Pour le surplus, la recourante n'explique pas en quoi la protection de sa personnalité imposerait le maintien de deux procédures séparées, étant rappelé que les agressions présumées, qui se sont déroulées dans un cadre professionnel, ont fait l'objet d'un unique rapport d'expertise, qui reprend en détails le récit de la recourante englobant les deux agressions, et d'une audition commune à la police, de sorte qu'on ne voit pas quels éléments pourraient encore rester confidentiels à l'égard de l'un ou l'autre des prévenus.
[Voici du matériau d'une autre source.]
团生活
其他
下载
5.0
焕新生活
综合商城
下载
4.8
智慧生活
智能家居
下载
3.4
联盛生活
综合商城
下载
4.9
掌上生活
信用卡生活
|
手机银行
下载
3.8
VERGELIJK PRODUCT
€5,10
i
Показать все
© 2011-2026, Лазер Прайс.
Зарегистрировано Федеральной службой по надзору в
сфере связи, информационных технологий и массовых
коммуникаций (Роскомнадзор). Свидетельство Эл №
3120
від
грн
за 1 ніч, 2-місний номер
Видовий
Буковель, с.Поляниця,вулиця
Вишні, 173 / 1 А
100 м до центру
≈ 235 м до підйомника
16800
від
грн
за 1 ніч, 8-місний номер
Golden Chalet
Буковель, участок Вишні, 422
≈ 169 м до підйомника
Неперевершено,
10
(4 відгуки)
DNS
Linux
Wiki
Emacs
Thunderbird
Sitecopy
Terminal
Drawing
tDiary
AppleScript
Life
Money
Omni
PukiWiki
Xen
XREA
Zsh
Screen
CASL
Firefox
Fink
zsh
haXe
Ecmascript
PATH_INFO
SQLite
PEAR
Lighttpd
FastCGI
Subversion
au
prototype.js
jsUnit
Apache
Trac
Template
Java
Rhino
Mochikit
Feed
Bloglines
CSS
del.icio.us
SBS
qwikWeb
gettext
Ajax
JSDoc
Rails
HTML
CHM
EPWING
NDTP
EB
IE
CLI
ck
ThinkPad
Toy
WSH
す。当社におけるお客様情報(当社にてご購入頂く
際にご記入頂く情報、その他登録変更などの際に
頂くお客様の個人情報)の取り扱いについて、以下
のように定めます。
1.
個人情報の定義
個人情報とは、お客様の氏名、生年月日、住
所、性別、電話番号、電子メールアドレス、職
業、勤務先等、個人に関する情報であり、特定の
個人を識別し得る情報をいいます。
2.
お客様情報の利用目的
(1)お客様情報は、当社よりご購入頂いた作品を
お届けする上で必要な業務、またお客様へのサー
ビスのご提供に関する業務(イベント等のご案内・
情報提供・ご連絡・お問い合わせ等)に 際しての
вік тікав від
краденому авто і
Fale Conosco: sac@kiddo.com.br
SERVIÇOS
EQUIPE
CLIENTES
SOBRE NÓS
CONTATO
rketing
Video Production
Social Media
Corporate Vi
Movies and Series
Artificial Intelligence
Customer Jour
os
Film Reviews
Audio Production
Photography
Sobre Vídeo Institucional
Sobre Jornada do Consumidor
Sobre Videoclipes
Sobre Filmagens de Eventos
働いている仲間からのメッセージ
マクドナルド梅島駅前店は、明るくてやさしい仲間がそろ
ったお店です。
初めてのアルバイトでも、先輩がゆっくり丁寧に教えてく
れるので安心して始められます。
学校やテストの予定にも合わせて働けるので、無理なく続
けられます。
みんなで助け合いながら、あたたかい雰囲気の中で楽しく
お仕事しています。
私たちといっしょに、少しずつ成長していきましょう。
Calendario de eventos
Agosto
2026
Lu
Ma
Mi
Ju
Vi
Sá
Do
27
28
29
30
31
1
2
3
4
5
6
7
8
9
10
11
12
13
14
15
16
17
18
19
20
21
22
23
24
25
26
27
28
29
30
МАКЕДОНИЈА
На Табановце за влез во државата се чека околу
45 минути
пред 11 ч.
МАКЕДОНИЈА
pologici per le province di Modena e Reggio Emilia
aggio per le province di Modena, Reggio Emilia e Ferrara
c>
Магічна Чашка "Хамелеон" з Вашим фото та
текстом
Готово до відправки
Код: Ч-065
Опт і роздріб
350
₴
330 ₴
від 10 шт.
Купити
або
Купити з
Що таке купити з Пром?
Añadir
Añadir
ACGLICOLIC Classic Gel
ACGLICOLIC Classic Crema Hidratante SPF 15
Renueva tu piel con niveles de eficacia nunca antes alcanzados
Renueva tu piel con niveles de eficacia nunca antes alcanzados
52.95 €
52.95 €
En définitive, elle n'établit donc pas l'existence d'un intérêt privé prépondérant à ce que les deux procédures restent disjointes.

Partant, la décision de jonction est justifiée, sous l'angle de l'unité de la procédure prévue à l'art. 29 al. 1 CPP.

4.             L'ordonnance querellée sera donc confirmée et le recours rejeté.

5.             La recourante, déjà au bénéfice de l'assistance judiciaire gratuite, sera exemptée des frais de la procédure (art. 136 al. 2 let. b CPP).

 

* * * * *


 

 

PAR CES MOTIFS,
LA COUR :

 

Rejette le recours.

Laisse les frais de la procédure de recours à la charge de l'État.

Notifie le présent arrêt, en copie, à A______, soit pour elle son conseil, et au Ministère public.

Siégeant :

Monsieur Christian COQUOZ, président; Mesdames Corinne CHAPPUIS BUGNON et Françoise SAILLEN AGAD, juges; Madame Arbenita VESELI, greffière.

 

La greffière :

Arbenita VESELI

 

Le président :

Christian COQUOZ

 

 

 

 

 

 

 

 

 

 

 

 

 

 

 

 

 

 

 

 

 

Voie de recours :

 

Le Tribunal fédéral connaît, comme juridiction ordinaire de recours, des recours en matière pénale au sens de l'art. 78 de la loi sur le Tribunal fédéral du 17 juin 2005 (LTF; RS 173.110); la qualité et les autres conditions pour interjeter recours sont déterminées par les art. 78 à 81 et 90 ss LTF. Le recours doit être formé dans les trente jours qui suivent la notification de l'expédition complète de l'arrêt attaqué.

 

Le recours doit être adressé au Tribunal fédéral, 1000 Lausanne 14. Les mémoires doivent être remis au plus tard le dernier jour du délai, soit au Tribunal fédéral soit, à l'attention de ce dernier, à La Poste Suisse ou à une représentation diplomatique ou consulaire suisse (art. 48 al. 1 LTF).